Hydroxylapatite-zirconia composites: Thermal stability of phases and sinterability as related to the CaO-ZrO(2)phase diagram

Evis Z., Ergun C., Doremus R.

JOURNAL OF MATERIALS SCIENCE, vol.40, no.5, pp.1127-1134, 2005 (SCI-Expanded) identifier

  • Publication Type: Article / Article
  • Volume: 40 Issue: 5
  • Publication Date: 2005
  • Doi Number: 10.1007/s10853-005-6928-y
  • Journal Indexes: Science Citation Index Expanded (SCI-EXPANDED), Scopus
  • Page Numbers: pp.1127-1134
  • Middle East Technical University Affiliated: Yes


Composites of hydroxylapatite ( HA) with pure zirconia, and 3 and 8% Y2O3 in zirconia, were pressure-less sintered at temperatures from 900 to 1300 degrees C, and hot-pressed at 1200 degrees C in argon gas atmosphere for 1 h.
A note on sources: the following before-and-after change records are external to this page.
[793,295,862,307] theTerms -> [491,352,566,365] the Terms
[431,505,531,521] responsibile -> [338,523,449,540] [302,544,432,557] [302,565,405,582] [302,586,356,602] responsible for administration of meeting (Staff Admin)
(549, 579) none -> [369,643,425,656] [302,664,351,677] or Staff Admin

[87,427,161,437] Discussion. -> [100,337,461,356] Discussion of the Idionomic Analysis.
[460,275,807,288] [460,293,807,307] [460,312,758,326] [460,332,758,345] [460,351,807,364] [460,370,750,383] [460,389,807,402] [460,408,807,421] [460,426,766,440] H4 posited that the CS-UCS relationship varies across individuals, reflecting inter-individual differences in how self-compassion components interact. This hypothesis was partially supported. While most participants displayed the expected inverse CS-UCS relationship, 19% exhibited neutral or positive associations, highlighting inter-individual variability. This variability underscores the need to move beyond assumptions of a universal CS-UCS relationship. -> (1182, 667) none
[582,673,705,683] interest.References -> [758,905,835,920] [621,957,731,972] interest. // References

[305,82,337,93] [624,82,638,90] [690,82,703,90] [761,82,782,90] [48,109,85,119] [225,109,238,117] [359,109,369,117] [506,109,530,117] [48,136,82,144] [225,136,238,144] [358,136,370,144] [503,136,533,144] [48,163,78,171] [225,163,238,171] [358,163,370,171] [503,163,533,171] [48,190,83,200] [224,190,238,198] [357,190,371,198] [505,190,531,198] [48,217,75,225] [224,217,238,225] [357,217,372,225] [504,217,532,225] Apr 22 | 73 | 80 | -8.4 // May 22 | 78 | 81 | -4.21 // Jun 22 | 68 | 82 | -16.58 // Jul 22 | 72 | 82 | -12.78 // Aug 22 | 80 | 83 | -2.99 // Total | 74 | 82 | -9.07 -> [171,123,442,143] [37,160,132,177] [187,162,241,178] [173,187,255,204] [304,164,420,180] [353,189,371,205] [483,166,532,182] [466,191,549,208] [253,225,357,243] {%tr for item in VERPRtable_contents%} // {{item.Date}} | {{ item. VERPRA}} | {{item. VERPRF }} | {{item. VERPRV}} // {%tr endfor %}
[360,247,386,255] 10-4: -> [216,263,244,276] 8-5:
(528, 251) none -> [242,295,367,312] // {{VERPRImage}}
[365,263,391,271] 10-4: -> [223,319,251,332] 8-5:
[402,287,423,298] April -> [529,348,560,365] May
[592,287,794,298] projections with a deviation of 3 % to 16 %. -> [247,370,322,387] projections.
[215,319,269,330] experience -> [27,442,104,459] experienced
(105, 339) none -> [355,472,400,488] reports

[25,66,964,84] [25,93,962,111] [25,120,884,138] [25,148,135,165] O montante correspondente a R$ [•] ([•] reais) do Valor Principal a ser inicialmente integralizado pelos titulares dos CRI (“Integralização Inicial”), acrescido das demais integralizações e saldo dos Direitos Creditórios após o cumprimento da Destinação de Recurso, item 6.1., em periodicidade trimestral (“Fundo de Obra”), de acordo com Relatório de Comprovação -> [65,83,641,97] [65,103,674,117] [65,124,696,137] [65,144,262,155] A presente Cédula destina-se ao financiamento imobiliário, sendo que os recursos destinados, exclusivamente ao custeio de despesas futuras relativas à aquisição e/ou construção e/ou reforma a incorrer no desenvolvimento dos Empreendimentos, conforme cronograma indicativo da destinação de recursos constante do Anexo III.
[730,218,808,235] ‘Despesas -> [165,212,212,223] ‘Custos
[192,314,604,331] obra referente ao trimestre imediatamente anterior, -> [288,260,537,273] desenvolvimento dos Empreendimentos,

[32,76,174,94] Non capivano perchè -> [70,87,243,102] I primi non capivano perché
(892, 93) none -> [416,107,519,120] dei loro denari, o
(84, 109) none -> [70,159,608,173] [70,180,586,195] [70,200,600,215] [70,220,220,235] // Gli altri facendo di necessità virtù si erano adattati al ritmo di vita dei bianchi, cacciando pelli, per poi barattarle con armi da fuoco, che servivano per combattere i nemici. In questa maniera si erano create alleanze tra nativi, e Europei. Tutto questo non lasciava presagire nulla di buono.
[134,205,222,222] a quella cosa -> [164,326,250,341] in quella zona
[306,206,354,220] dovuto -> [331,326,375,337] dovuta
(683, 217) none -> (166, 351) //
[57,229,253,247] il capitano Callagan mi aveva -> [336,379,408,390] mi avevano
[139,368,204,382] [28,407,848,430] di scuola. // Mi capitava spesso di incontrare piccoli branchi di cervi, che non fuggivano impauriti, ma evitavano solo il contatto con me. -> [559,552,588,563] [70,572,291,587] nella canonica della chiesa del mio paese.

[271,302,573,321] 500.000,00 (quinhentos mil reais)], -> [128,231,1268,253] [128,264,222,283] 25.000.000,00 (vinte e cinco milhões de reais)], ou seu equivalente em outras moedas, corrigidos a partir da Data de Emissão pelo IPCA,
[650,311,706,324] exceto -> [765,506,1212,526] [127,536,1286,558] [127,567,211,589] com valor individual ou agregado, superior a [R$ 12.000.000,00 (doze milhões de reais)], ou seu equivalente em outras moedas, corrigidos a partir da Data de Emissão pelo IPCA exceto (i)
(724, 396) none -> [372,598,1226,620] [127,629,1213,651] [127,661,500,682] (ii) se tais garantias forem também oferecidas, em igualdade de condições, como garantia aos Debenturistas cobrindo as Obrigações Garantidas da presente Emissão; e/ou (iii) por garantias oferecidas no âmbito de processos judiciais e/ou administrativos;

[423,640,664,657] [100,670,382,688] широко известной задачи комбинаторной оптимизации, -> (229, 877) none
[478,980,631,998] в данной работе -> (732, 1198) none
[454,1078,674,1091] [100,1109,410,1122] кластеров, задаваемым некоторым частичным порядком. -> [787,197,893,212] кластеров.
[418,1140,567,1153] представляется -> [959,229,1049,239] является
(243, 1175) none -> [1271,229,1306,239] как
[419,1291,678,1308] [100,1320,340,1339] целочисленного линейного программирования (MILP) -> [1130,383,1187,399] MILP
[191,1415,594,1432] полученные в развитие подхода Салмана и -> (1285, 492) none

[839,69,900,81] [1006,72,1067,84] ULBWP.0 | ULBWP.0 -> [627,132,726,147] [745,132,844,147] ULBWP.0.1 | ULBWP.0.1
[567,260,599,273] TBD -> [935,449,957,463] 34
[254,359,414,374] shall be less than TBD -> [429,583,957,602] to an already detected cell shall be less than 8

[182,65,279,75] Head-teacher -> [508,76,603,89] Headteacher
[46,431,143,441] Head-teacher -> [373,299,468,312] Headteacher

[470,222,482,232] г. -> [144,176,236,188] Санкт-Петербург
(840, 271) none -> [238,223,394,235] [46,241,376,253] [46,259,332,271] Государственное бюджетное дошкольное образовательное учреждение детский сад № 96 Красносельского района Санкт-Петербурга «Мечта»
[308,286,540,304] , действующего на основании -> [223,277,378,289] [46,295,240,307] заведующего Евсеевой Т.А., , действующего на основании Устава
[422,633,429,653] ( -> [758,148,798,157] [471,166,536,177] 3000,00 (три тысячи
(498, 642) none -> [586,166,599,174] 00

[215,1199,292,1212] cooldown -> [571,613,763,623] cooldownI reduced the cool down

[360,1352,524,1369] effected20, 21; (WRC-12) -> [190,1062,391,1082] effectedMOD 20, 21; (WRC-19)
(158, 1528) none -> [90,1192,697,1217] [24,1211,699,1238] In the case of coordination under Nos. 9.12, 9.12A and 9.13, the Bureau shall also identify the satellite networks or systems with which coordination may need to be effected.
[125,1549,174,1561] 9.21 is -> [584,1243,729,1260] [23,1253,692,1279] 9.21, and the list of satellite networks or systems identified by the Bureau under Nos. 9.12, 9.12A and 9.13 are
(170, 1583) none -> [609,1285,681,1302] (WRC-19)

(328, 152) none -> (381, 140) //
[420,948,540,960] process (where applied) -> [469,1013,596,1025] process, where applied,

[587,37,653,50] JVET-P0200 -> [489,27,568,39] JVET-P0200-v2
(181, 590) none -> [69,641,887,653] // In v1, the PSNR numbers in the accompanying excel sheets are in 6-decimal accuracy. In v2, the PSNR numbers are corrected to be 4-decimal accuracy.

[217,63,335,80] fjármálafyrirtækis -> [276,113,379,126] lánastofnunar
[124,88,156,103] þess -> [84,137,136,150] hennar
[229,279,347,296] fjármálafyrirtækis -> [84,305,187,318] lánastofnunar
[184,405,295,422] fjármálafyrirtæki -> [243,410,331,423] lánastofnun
The reactions and transformations of phases were monitored with X-ray diffraction and thermal analysis. At sintering temperatures higher than 1000 degrees C, calcium from HA diffused into the zirconia phase, and the HA phase decomposed to tri-calcium phosphate (TCP). Above about 1200 degrees C, CaZrO3 was formed. These reactions and transformations were interpreted in terms of the ZrO2-CaO phase diagram. On the other hand, zirconia and hydroxylapatite phases in hot pressed composite remained mainly stable suggesting that air in the sintering environment increased the reactivity between the phases. The highest densification was found in a composite initially containing 10% monoclinic ZrO2 sintered at 1300 degrees C. The densification of the composites decreased at lower sintering temperatures and higher zirconia contents upon air-sintering. (C) 2005 Springer Science + Business Media, Inc.